One such scheme tested a telehealth monitor device on a group of 120 patients last year. The bluetooth-enabled unit empowers chronic patients with hypertension to take their blood pressure readings at home, and transmit them automatically to a polyclinic. The scheme is also trialling tele-consultation and bilingual chatbot support. “Through this, we hope to empower and continue caring for individuals with chronic conditions through remote monitoring, which is especially crucial in this Covid-19 situation,” says Loke.
An application known as iConnect was originally designed to connect care teams and facilitate transition between health facilities by sharing patient information.

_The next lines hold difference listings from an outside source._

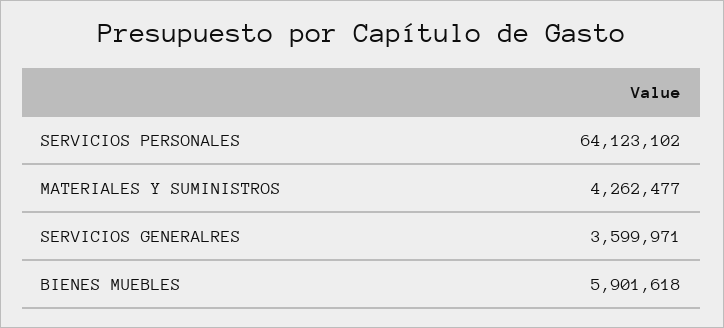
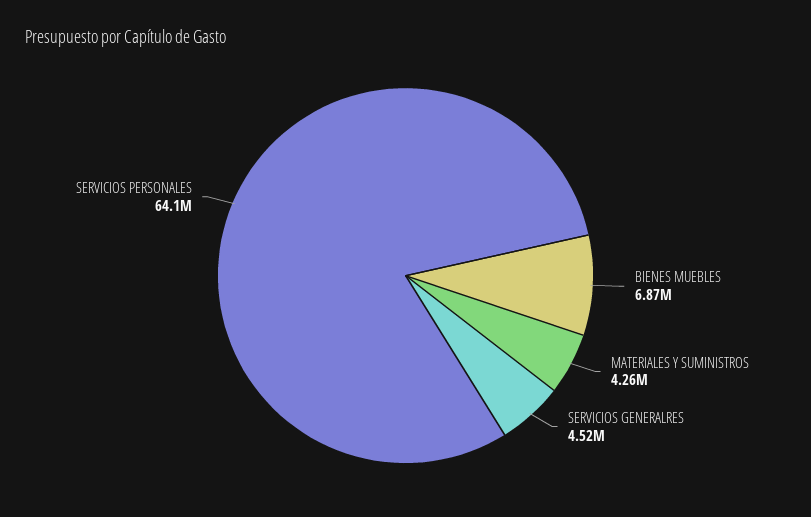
SERVICIOS GENERALRES: 3599971 -> 4520000
BIENES MUEBLES: 5901618 -> 6870000

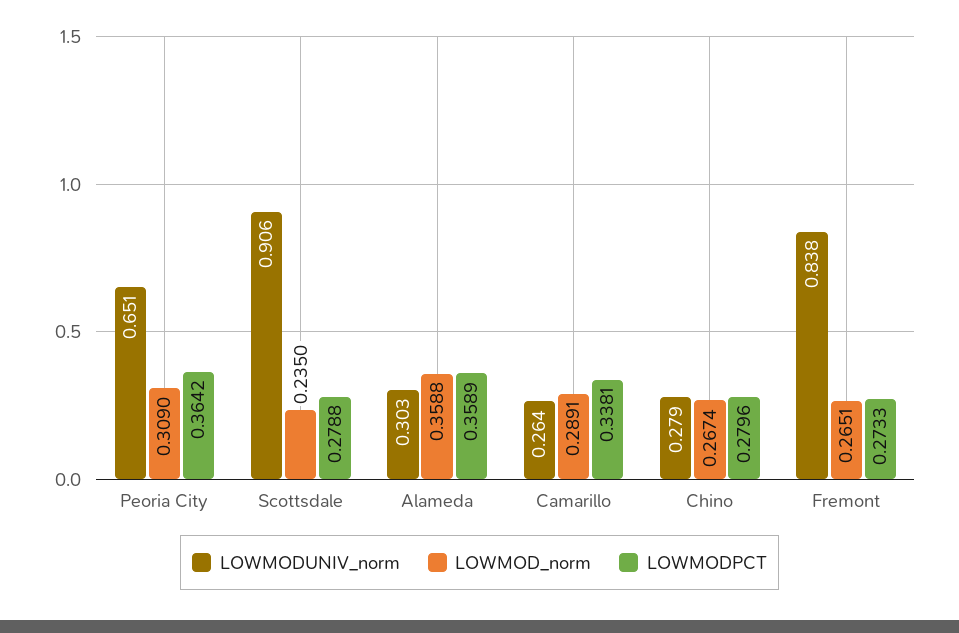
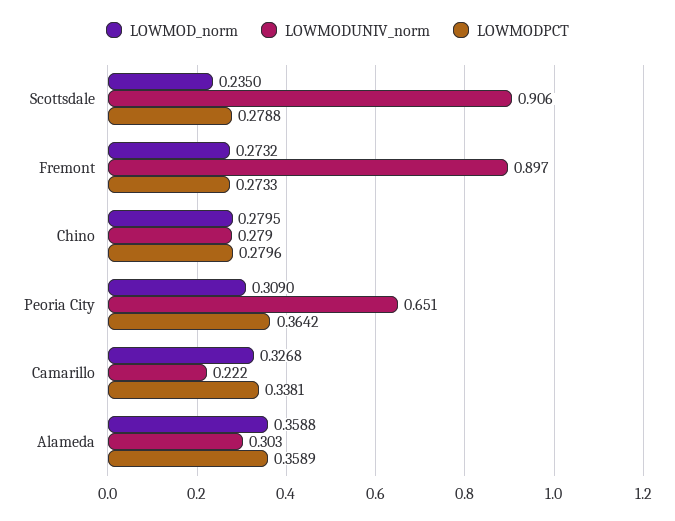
LOWMODUNIV_norm, Camarillo: 0.264 -> 0.222
LOWMOD_norm, Camarillo: 0.2891 -> 0.3268
LOWMOD_norm, Chino: 0.2674 -> 0.2795
LOWMODUNIV_norm, Fremont: 0.838 -> 0.897
LOWMOD_norm, Fremont: 0.2651 -> 0.2732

But the app was recently repurposed to help polyclinic staff manage information and communicate with patients being tested for Covid, says Loke. “iConnect.COVID significantly improves the patient and clinician experience in swab-related registration, results management, and results notification.”
The MOHT team is looking to leverage new IoT technologies to assist in health promotion. Wearables and environmental sensors, for example, can come together to give a holistic understanding of where and what influences people to exhibit healthy behaviours in their lifestyles. “Technology is helping us to integrate new capabilities and methods to make healthy living easier for Singaporeans,” says Loke.
Leveraging on data insights
Masses of data are collected and stored every day, but how much of it is actually analysed? One thing the pandemic has revealed is a gap in the availability of health data and complex evaluation methodologies. “With the Covid-19 pandemic, new challenges are emerging every day, and more data and insights are required to help us plan and design for healthy cities, especially if we are emerging into a ‘new normal’,” says Loke.
The increasing availability of data on our activities will inform urban design and the modelling of facilities. It will also improve the walkability of neighbourhoods and narrow socio-ecological disparities of health. Once these data are analysed, targeted, integrated and scalable initiatives can be developed to achieve sustained behaviour change across the community, Loke says.
As countries move out of lockdown, engineer Tomás Pueyo has coined a phrase for the delicate balance between mitigation and suppression – “the hammer and the dance”. The hammer refers to strict lockdown measures to suppress the spread of the virus, while the dance refers to the careful reopening of economies with measures in place to mitigate a second wave.
Indeed, battling this pandemic is akin to a carefully choreographed dance with a partner that’s still relatively unknown. We must approach with caution but stay open to new techniques that will help us maintain a fine balance.